You don’t need a Spidey sense to know how important safety is in aquatics, climbing and shooting sports. But are you just as vigilant when your Scouts pitch their tents or ride on parade floats? You should be, because accidents can happen in any setting. Here’s how to keep your Scouts — and yourself — safe from some surprising dangers.
What are hazard trees?
A hazard tree is any tree that has significant structural damage due to age, fire or disease. Signs include broken tops; missing bark or in-season foliage; and the presence of ants, termites or woodpecker holes.
How should be avoid hazard trees? Be watchful on trails, especially when it’s windy, and avoid campsites with hazard trees. If you must camp around a hazard tree, place tents, chairs and hammocks outside the tree’s fall radius, which is one to one-and-a-half times the height of the tree (or a tree part that could fall) on level ground. Keep Scouts and adults out of the fall zone.
How can we ensure food safety?
Perishable food should be kept below 40 degrees Fahrenheit, so carry plenty of ice and start with chilled or frozen food. Make sure cooks wash their hands before and after handling food and avoid cross-contamination by never allowing raw meat, poultry or their juices to come into contact with fresh or prepared foods. Meat, poultry and fish should be cooked to 145-165 degrees to kill bacteria; use a digital meat thermometer, not appearance, to check for doneness.
How can we stay safe on the road?
The Guide to Safe Scouting includes extensive guidance. Two key points: 1. Drivers must refrain from using hand-held cellphones, and texting while driving is prohibited. 2. Driving time is limited to a maximum of 10 hours for each 24-hour period, regardless of the number of drivers available, and travel should be interrupted by frequent rest, food and/or recreation stops.

= = = = =

ASSIGNMENT 1 ▸ Write out the Scout safety article word for word, from "You don’t need" to "some surprising dangers.".
ASSIGNMENT 2 ▸ According to the Scout safety article, how far does a tree's fall radius extend on level ground?
ASSIGNMENT 3 ▸ Pick up the Scout safety article after its final sentence and keep writing.

(Extracted data entries)
= = = = =

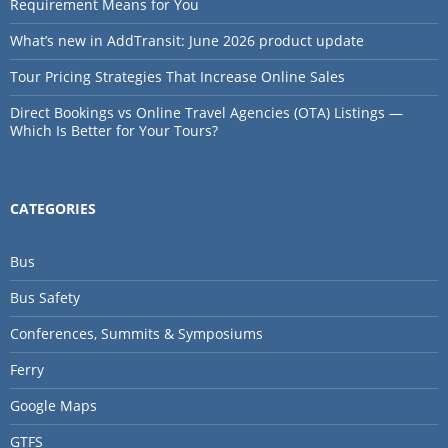
Requirement Means for You
What’s new in AddTransit: June 2026 product update
Tour Pricing Strategies That Increase Online Sales
Direct Bookings vs Online Travel Agencies (OTA) Listings —
Which Is Better for Your Tours?
CATEGORIES
Bus
Bus Safety
Conferences, Summits & Symposiums
Ferry
Google Maps
GTFS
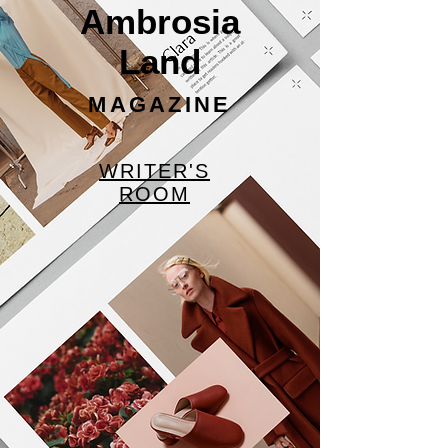
Ambrosia
Land
MAGAZINE
WRITER'S
ROOM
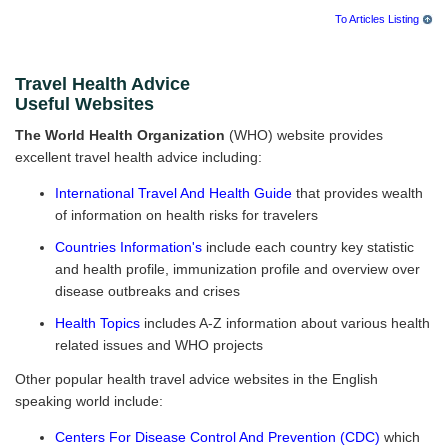
To Articles Listing
Travel Health Advice
Useful Websites
The World Health Organization
(WHO) website provides
excellent travel health advice including:
International Travel And Health Guide
that provides wealth
of information on health risks for travelers
Countries Information's
include each country key statistic
and health profile, immunization profile and overview over
disease outbreaks and crises
Health Topics
includes A-Z information about various health
related issues and WHO projects
Other popular health travel advice websites in the English
speaking world include:
Centers For Disease Control And Prevention (CDC)
which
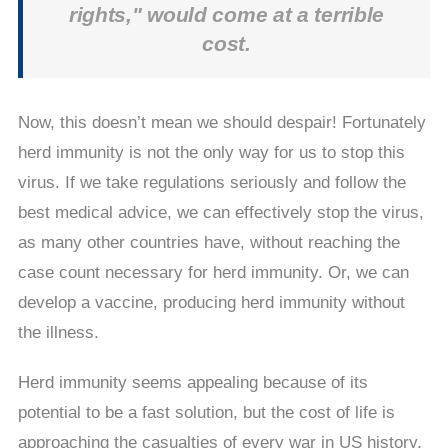
rights," would come at a terrible
cost.
Now, this doesn’t mean we should despair! Fortunately
herd immunity is not the only way for us to stop this
virus. If we take regulations seriously and follow the
best medical advice, we can effectively stop the virus,
as many other countries have, without reaching the
case count necessary for herd immunity. Or, we can
develop a vaccine, producing herd immunity without
the illness.
Herd immunity seems appealing because of its
potential to be a fast solution, but the cost of life is
approaching the casualties of every war in US history.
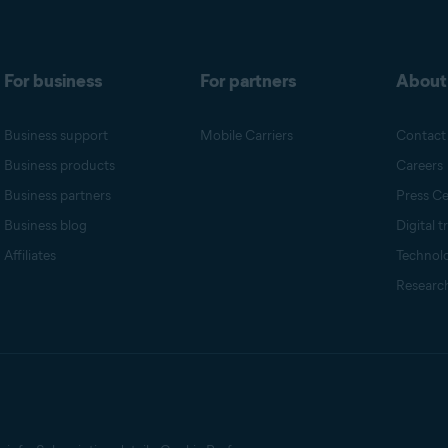
For business
For partners
About
Business support
Mobile Carriers
Contact
Business products
Careers
Business partners
Press Ce
Business blog
Digital t
Affiliates
Technol
Research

= = = = =

ANSWER AREA 1 ▸
You don’t need a Spidey sense to know how important safety is in aquatics, climbing and shooting sports. But are you just as vigilant when your Scouts pitch their tents or ride on parade floats? You should be, because accidents can happen in any setting. Here’s how to keep your Scouts — and yourself — safe from some surprising dangers.

ANSWER AREA 2 ▸ One to one-and-a-half times the height of the tree, or of a tree part that could fall.

ANSWER AREA 3 ▸
How can we stay safe in parades?
If Scouts are marching, allow adequate space between marchers and any vehicles, designate a lookout to watch for hazards, and take head counts before, during and after the parade. Although Scouts are generally prohibited from riding in truck beds and on trailers, the policy may be tempered for parade floats or hayrides. However, these points must be strictly followed:
- Transportation to and from the parade or hayride site is not allowed on the truck or trailer.
- Riders, whether seated or standing, must be able to hold on to something stationary.
- Legs should not hang over the side.
- Flashing lights must illuminate a vehicle used for a hayride after dark, or the vehicle must be followed by a vehicle with flashing lights.
Where can I learn more?
The Guide to Safe Scouting is the official source for the BSA’s safety policies and guidelines. The BSA has also created dozens of Safety Moments, which are training modules on specific topics. You can find them at scouting.org/health-and-safety/safety-moments.